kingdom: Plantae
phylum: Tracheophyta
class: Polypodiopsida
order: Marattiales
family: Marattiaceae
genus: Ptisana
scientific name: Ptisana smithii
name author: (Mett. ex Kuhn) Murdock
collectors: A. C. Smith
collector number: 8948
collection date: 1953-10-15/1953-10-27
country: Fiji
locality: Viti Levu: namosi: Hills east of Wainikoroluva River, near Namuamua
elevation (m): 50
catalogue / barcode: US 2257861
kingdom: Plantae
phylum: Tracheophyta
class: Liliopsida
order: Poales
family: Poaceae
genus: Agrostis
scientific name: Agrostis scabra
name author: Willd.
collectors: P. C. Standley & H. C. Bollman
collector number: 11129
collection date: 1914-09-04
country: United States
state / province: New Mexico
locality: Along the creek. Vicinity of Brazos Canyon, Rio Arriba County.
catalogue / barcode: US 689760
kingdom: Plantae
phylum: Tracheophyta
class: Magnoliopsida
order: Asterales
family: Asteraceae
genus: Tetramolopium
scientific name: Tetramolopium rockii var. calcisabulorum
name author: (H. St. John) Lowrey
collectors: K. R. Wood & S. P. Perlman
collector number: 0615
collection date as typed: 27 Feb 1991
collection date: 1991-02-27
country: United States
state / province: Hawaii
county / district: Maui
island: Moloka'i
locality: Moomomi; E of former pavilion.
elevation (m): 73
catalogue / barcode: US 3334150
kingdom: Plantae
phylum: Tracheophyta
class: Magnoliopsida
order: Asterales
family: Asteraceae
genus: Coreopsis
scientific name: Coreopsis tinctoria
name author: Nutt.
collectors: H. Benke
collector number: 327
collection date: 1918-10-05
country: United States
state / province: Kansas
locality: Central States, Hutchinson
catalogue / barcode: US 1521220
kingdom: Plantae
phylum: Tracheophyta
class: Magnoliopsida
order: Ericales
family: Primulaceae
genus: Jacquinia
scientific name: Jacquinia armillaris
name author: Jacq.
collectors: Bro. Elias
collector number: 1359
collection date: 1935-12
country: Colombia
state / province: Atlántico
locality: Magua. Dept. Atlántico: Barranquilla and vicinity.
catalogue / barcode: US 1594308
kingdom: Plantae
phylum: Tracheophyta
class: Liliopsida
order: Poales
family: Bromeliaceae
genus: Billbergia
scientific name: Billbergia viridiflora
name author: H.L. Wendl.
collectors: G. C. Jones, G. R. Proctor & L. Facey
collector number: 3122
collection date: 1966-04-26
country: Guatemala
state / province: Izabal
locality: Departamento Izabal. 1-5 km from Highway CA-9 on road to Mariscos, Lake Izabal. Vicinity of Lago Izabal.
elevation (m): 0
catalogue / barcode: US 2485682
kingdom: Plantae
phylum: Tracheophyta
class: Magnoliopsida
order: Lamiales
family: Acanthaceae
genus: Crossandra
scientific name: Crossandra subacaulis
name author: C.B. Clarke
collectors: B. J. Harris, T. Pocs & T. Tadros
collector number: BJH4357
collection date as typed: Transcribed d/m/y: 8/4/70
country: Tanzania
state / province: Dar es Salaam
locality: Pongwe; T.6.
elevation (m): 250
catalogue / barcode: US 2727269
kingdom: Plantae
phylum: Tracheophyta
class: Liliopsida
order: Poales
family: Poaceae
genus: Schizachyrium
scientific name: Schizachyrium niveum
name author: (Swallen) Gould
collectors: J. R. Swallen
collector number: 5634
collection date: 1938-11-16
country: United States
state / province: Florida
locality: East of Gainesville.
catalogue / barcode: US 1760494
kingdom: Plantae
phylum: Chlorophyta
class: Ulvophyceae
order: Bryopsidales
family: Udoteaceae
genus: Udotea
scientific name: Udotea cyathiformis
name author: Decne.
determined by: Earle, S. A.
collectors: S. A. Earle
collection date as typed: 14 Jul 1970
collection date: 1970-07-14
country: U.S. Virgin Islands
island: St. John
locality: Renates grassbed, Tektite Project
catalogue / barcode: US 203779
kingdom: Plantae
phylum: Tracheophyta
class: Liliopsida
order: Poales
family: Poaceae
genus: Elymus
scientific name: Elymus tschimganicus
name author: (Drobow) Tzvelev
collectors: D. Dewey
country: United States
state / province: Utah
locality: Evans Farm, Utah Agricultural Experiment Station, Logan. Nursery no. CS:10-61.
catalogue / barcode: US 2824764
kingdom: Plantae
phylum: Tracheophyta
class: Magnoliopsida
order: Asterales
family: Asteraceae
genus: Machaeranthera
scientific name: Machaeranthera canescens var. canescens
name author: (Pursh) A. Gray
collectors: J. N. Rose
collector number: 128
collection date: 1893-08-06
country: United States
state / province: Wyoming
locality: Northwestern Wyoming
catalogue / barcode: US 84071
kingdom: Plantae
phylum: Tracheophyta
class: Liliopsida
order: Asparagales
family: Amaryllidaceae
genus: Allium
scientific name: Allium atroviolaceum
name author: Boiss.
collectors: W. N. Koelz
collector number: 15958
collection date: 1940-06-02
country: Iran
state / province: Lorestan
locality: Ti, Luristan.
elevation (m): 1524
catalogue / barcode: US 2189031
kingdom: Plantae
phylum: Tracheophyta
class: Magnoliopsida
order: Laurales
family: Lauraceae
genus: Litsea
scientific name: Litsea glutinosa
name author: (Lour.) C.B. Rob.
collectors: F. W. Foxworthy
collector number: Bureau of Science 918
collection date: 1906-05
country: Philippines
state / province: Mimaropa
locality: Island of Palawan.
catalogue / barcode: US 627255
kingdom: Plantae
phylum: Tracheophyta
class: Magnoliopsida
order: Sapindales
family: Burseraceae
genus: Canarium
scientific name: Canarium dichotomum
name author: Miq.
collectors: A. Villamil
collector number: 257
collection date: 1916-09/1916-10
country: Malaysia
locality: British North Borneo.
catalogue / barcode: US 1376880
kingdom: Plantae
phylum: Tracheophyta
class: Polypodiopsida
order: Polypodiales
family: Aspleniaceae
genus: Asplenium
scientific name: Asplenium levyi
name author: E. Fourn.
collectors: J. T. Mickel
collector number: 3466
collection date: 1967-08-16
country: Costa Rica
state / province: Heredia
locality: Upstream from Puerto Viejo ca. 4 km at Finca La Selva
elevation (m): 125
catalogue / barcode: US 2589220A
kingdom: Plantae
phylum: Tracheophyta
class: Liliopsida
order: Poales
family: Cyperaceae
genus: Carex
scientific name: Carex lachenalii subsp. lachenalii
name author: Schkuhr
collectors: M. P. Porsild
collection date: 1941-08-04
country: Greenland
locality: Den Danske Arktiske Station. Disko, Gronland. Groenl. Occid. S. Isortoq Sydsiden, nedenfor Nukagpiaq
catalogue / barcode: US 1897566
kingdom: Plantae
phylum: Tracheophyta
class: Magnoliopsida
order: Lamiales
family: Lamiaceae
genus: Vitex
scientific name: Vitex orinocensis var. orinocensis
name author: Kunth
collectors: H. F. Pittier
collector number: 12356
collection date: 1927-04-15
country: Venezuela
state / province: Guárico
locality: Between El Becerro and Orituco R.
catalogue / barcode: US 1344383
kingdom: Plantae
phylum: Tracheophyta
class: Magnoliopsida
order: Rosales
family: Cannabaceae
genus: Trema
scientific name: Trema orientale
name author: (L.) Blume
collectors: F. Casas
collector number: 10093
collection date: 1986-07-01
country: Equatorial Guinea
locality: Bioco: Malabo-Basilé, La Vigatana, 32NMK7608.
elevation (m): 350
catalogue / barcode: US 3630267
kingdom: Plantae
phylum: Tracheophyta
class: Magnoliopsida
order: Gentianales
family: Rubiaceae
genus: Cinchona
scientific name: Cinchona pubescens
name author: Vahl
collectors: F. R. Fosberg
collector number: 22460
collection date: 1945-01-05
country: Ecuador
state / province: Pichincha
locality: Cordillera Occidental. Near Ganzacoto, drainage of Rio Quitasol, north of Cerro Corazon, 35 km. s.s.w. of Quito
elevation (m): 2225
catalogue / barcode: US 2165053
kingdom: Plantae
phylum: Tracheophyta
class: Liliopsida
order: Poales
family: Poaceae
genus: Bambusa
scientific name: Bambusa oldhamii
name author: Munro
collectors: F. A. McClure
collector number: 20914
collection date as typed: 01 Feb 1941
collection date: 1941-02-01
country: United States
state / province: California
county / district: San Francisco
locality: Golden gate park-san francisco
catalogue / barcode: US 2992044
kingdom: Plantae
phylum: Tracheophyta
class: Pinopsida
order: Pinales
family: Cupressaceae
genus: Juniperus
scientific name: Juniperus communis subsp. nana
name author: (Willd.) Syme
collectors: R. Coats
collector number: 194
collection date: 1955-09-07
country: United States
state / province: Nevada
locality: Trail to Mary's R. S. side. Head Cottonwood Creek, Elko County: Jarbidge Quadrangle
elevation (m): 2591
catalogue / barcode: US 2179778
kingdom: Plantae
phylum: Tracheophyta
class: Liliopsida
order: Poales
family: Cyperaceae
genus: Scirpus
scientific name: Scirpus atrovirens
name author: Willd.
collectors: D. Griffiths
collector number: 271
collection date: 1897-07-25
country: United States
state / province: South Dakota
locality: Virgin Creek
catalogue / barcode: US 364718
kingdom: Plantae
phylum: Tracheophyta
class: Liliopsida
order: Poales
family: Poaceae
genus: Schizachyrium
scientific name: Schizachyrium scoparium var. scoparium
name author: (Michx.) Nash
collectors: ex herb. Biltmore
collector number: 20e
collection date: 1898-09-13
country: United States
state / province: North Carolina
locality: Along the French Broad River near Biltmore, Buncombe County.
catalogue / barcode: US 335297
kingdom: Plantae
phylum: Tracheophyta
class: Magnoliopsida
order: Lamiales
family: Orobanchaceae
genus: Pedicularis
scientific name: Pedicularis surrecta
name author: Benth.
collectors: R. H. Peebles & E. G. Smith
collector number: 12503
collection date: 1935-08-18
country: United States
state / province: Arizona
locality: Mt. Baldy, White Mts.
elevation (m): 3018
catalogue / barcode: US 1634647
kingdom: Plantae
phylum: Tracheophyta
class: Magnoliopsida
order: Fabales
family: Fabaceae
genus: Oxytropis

* * * * *

Written problem
Retype everything from the start of the records down to the line containing "state / province: New Mexico", including both ends, with each line reproduced without any change.

Response to this task
kingdom: Plantae
phylum: Tracheophyta
class: Polypodiopsida
order: Marattiales
family: Marattiaceae
genus: Ptisana
scientific name: Ptisana smithii
name author: (Mett. ex Kuhn) Murdock
collectors: A. C. Smith
collector number: 8948
collection date: 1953-10-15/1953-10-27
country: Fiji
locality: Viti Levu: namosi: Hills east of Wainikoroluva River, near Namuamua
elevation (m): 50
catalogue / barcode: US 2257861
kingdom: Plantae
phylum: Tracheophyta
class: Liliopsida
order: Poales
family: Poaceae
genus: Agrostis
scientific name: Agrostis scabra
name author: Willd.
collectors: P. C. Standley & H. C. Bollman
collector number: 11129
collection date: 1914-09-04
country: United States
state / province: New Mexico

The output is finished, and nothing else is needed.